# <center>Lesson 8: Time-series</center>
### <center>yt user/developer workshop, July 2025</center>

## Considering multiple datasets, we may want to:
* perform a uniform analysis
* take advantage of easy parallelism
* find a specific dataset or set of datasets

## The [DatasetSeries](https://yt-project.org/docs/dev/reference/api/yt.data_objects.time_series.html#yt.data_objects.time_series.DatasetSeries)
* an object that holds multiple datasets

In [None]:
import os
import yt

In [None]:
data_path = "/Users/britton/EnzoRuns/yt-workshop-2025/primordial_star"
fns = ["DD0096/DD0096", "DD0118/DD0118", "DD0130/DD0130", "DD0140/DD0140", "DD0157/DD0157"]

In [None]:
ts = yt.DatasetSeries([os.path.join(data_path, fn) for fn in fns])

In [None]:
for ds in ts:
    print (ds.current_time)

### Or with wildcards using `yt.load`

In [None]:
ts = yt.load(os.path.join(data_path, "DD????/DD????"))

## Parallel Iteration
* if analysis for each dataset is independent, this should be embarrassingly parallel
* add `.piter()` to the loop construction to parallelize

### Parallelism covered in Lesson 11

In [None]:
for ds in ts.piter():
    print (ds.current_time)

## Locating specific datasets
* [get_by_time](https://yt-project.org/docs/dev/reference/api/yt.data_objects.time_series.html#yt.data_objects.time_series.DatasetSeries.get_by_time)
* [get_by_redshift](https://yt-project.org/docs/dev/reference/api/yt.data_objects.time_series.html#yt.data_objects.time_series.DatasetSeries.get_by_redshift)

In [None]:
ds = ts.get_by_time((123.4, "Myr"))

In [None]:
ds.current_time.to("Myr")

## Loading an entire simulation
* simulation output is usually pre-defined
* [load_simulation](https://yt-project.org/docs/dev/reference/api/yt.loaders.html#yt.loaders.load_simulation) will calculate what outputs should exist based on the simulation parameter file
* the `all_outputs` attribute is a list of dicts with filename, time, redshift (if cosmological)
* currently supported for Enzo, Gadget, OWLS, and Exodus II frontends

In [None]:
my_sim = yt.load_simulation(os.path.join(data_path, "gas+dm-L3.enzo"), "Enzo")

In [None]:
my_times = my_sim.arr([output["time"] for output in my_sim.all_outputs])
my_fns = [output["filename"] for output in my_sim.all_outputs]

In [None]:
my_times.to("Myr")
# my_fns

### What datasets are actually available?
* more or less output may occur during the simulation
* not all datasets may be present
* add the `find_outputs=True` keyword to `load_simulation` to check the filesystem

In [None]:
my_sim = yt.load_simulation(os.path.join(data_path, "gas+dm-L3.enzo"), "Enzo", find_outputs=True)

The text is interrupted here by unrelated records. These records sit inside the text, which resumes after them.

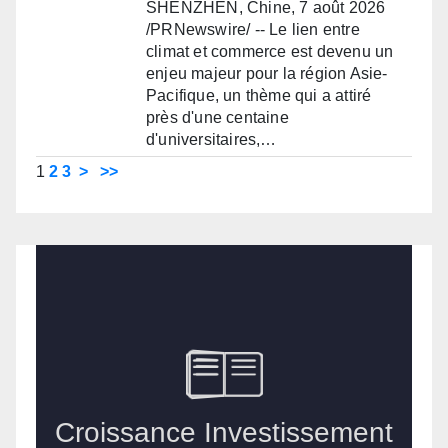
SHENZHEN, Chine, 7 août 2026
/PRNewswire/ -- Le lien entre
climat et commerce est devenu un
enjeu majeur pour la région Asie-
Pacifique, un thème qui a attiré
près d'une centaine
d'universitaires,…
1
2
3
>
>>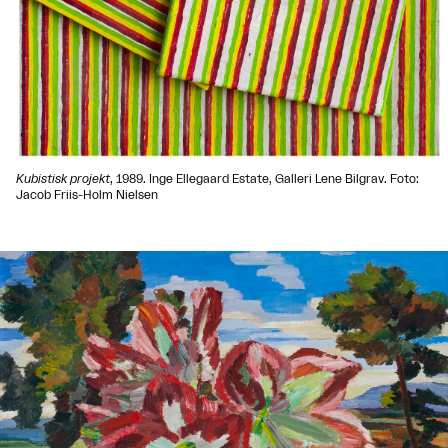
Kubistisk projekt
, 1989. Inge Ellegaard Estate,
Galleri Lene Bilgrav
. Foto:
Jacob Friis-Holm Nielsen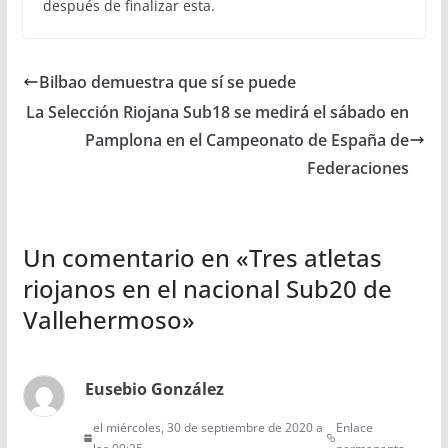
después de finalizar esta.
Bilbao demuestra que sí se puede
La Selección Riojana Sub18 se medirá el sábado en
Pamplona en el Campeonato de España de
Federaciones
Un comentario en «
Tres atletas
riojanos en el nacional Sub20 de
Vallehermoso
»
Eusebio González
el miércoles, 30 de septiembre de 2020 a
Enlace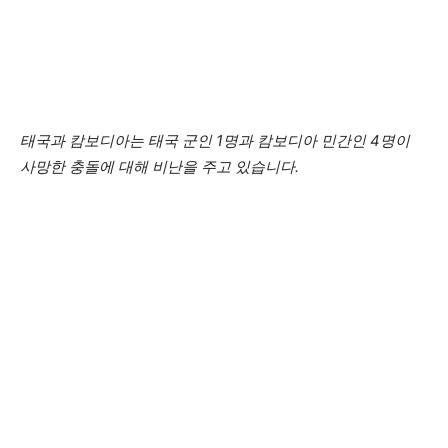
태국과 캄보디아는 태국 군인 1명과 캄보디아 민간인 4명이
사망한 충돌에 대해 비난을 주고 있습니다.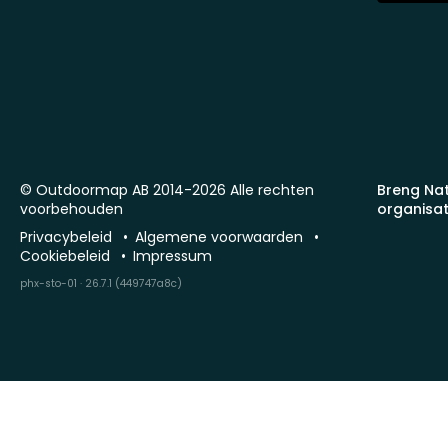
© Outdoormap AB 2014-2026 Alle rechten
Breng Na
voorbehouden
organisat
Privacybeleid
Algemene voorwaarden
Cookiebeleid
Impressum
phx-sto-01 · 26.7.1 (449747a8c)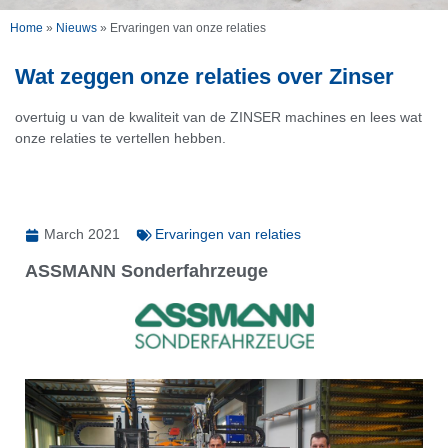
Home
»
Nieuws
»
Ervaringen van onze relaties
Wat zeggen onze relaties over Zinser
overtuig u van de kwaliteit van de ZINSER machines en lees wat
onze relaties te vertellen hebben.
March 2021
Ervaringen van relaties
ASSMANN Sonderfahrzeuge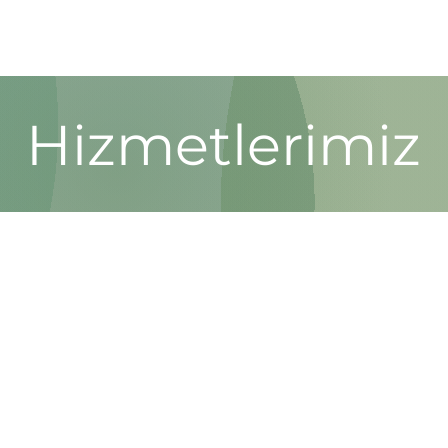
Hizmetlerimiz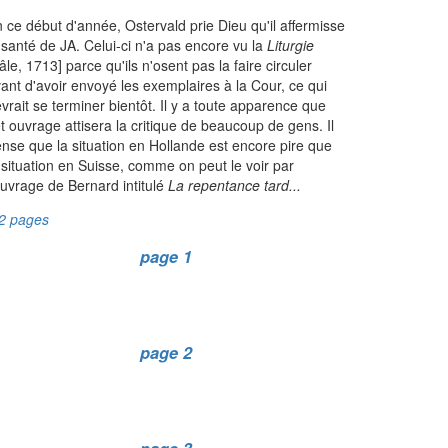
 ce début d'année, Ostervald prie Dieu qu'il affermisse
 santé de JA. Celui-ci n'a pas encore vu la
Liturgie
âle, 1713] parce qu'ils n'osent pas la faire circuler
ant d'avoir envoyé les exemplaires à la Cour, ce qui
vrait se terminer bientôt. Il y a toute apparence que
t ouvrage attisera la critique de beaucoup de gens. Il
nse que la situation en Hollande est encore pire que
 situation en Suisse, comme on peut le voir par
ouvrage de Bernard intitulé
La repentance tard...
2 pages
page 1
page 2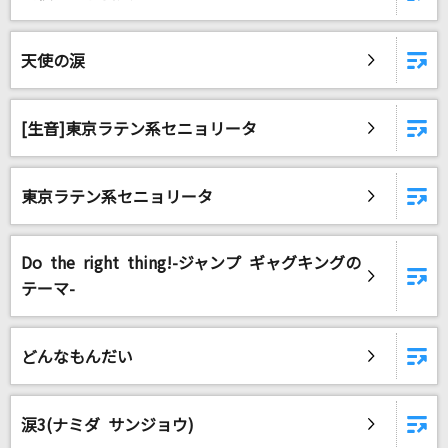
天使の涙
[生音]東京ラテン系セニョリータ
東京ラテン系セニョリータ
Do the right thing!-ジャンプ ギャグキングの
テーマ-
どんなもんだい
涙3(ナミダ サンジョウ)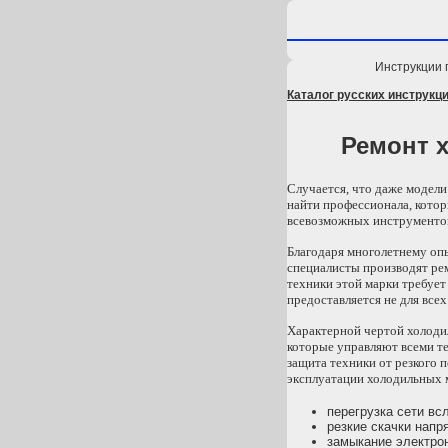
Инструкции 
Каталог русских инструкци
Ремонт х
Случается, что даже модели
найти профессионала, котор
всевозможных инструментов
Благодаря многолетнему оп
специалисты производят рем
техники этой марки требует
предоставляется не для всех
Характерной чертой холоди
которые управляют всеми т
защита техники от резкого 
эксплуатации холодильных 
перегрузка сети в
резкие скачки напр
замыкание электро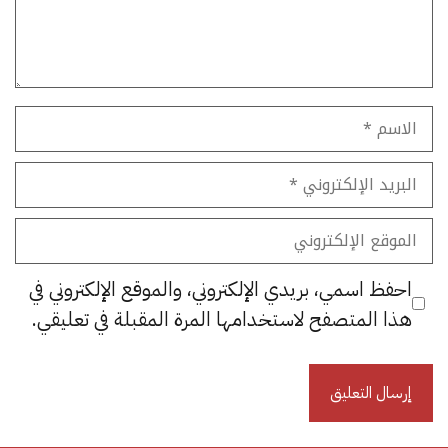
الاسم
البريد
الإلكتروني
الموقع
الإلكتروني
احفظ اسمي، بريدي الإلكتروني، والموقع الإلكتروني في
هذا المتصفح لاستخدامها المرة المقبلة في تعليقي.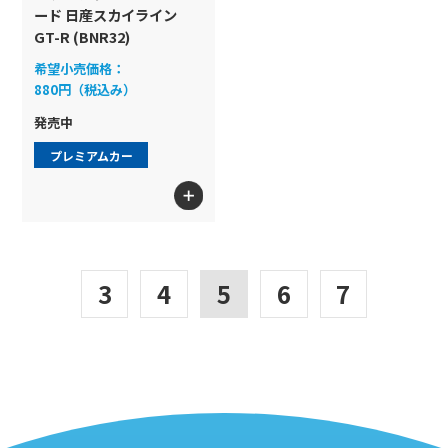
ード 日産スカイライン
GT-R (BNR32)
希望小売価格：
880円（税込み）
発売中
プレミアムカー
3
4
5
6
7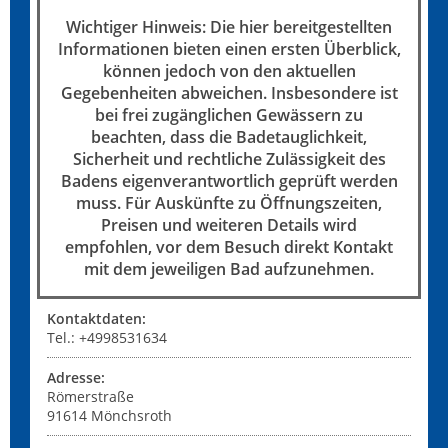
Wichtiger Hinweis: Die hier bereitgestellten
Informationen bieten einen ersten Überblick,
können jedoch von den aktuellen
Gegebenheiten abweichen. Insbesondere ist
bei frei zugänglichen Gewässern zu
beachten, dass die Badetauglichkeit,
Sicherheit und rechtliche Zulässigkeit des
Badens eigenverantwortlich geprüft werden
muss. Für Auskünfte zu Öffnungszeiten,
Preisen und weiteren Details wird
empfohlen, vor dem Besuch direkt Kontakt
mit dem jeweiligen Bad aufzunehmen.
Kontaktdaten:
Tel.: +4998531634
Adresse:
Römerstraße
91614
Mönchsroth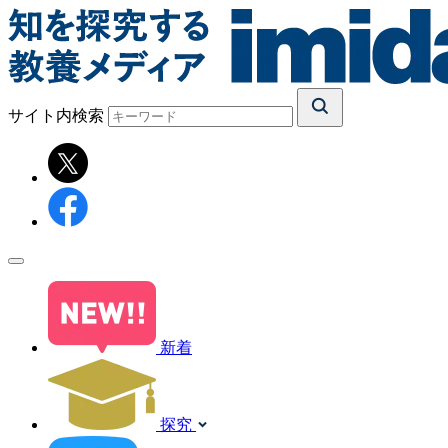
サイト内検索
新着
探究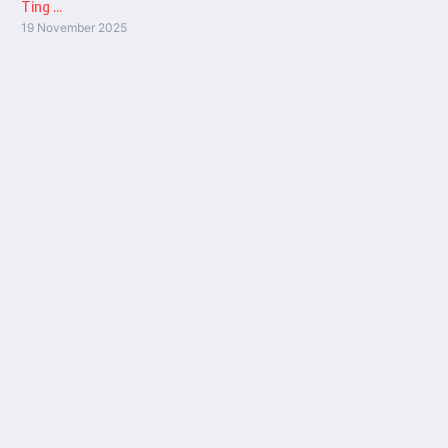
Ting ...
19 November 2025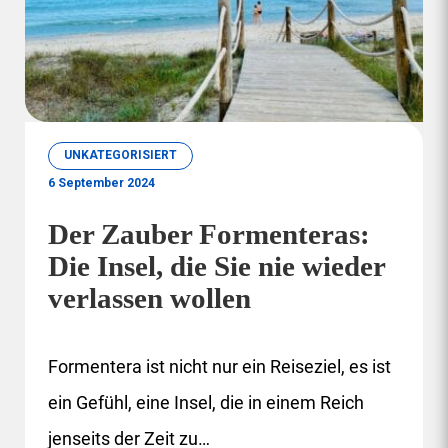
UNKATEGORISIERT
6 September 2024
Der Zauber Formenteras:
Die Insel, die Sie nie wieder
verlassen wollen
Formentera ist nicht nur ein Reiseziel, es ist
ein Gefühl, eine Insel, die in einem Reich
jenseits der Zeit zu…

### Get the exact time-series you want
* the [get_time_series](https://yt-project.org/docs/dev/reference/api/yt.frontends.enzo.simulation_handling.html#yt.frontends.enzo.simulation_handling.EnzoSimulation.get_time_series) method will turn the simulation object into a `DatasetSeries`.
* it accepts a variety of keywords to specify times and redshifts of the datasets to be included

In [None]:
my_sim.get_time_series()

In [None]:
my_sim.get_time_series(initial_redshift=28)

In [None]:
from matplotlib import pyplot as plt
%matplotlib inline

my_sim.get_time_series()
for ds in my_sim:
    v, c = ds.find_max(("gas", "density"))
    sp = ds.sphere(c, (5, "pc"))

    prof = yt.create_profile(sp, [("index", "radius")], [("gas", "density")],
                             weight_field=("gas", "cell_mass"))
    plt.loglog(prof.x.to("pc")[prof.used],
               prof["gas", "density"][prof.used],
               label=f"z = {ds.current_redshift:.3f}")

plt.xlabel("r [pc]")
plt.ylabel("$\\rho\\ [g/cm^{-3}]$")
plt.legend()
plt.show()